§ **What to do**: The entries below contain a line with "- ✅ See what the student sees" and a line with "technical documents!** 📚🎓". Quote exactly those two lines and all lines between them.
_ _ _ _ _ _ _
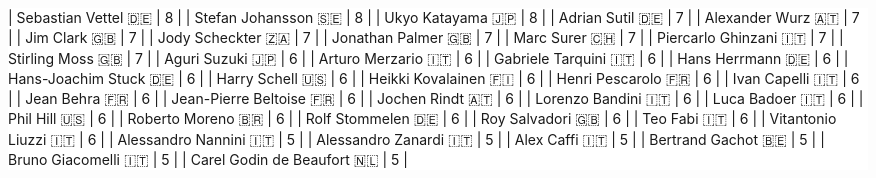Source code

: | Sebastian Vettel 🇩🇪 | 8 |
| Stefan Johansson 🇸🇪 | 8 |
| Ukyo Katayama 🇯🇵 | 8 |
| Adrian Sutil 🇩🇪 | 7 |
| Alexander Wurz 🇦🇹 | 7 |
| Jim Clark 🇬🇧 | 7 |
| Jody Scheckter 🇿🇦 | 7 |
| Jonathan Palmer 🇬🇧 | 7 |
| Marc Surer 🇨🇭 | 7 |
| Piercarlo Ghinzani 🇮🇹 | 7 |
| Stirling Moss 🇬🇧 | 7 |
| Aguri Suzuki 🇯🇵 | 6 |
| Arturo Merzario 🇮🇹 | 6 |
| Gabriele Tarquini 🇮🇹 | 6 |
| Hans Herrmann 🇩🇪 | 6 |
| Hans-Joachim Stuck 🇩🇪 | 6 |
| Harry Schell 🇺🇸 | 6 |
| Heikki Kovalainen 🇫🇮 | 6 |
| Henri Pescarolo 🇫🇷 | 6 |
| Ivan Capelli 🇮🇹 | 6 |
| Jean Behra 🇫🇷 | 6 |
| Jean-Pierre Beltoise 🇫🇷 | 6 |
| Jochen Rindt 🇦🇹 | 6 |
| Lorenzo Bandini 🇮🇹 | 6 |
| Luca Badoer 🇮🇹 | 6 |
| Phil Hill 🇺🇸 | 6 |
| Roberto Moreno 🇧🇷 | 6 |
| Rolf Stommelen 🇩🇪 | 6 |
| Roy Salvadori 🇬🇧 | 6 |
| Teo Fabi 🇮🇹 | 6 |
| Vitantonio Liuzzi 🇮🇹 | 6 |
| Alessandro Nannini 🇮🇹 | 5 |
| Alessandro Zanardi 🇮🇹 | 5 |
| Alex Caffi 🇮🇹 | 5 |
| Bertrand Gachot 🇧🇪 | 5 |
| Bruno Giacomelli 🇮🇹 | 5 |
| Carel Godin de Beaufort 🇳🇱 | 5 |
_ _ _ _ _ _ _
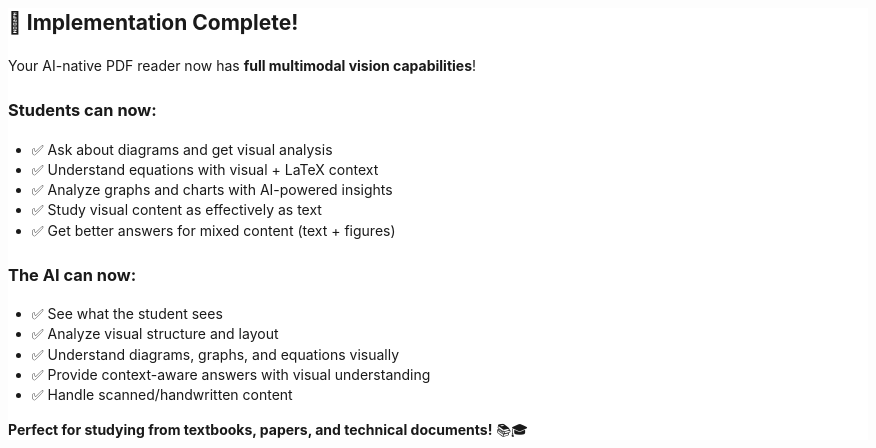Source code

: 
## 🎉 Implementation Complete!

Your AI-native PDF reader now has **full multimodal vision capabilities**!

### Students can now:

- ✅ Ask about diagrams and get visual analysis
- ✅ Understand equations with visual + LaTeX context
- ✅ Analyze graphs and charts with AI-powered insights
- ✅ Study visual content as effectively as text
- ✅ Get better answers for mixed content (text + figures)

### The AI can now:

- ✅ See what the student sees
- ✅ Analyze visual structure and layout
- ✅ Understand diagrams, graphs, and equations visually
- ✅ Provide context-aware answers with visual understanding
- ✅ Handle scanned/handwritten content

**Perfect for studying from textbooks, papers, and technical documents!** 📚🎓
_ _ _ _ _ _ _
§ **Exercise result**:
- ✅ See what the student sees
- ✅ Analyze visual structure and layout
- ✅ Understand diagrams, graphs, and equations visually
- ✅ Provide context-aware answers with visual understanding
- ✅ Handle scanned/handwritten content

**Perfect for studying from textbooks, papers, and technical documents!** 📚🎓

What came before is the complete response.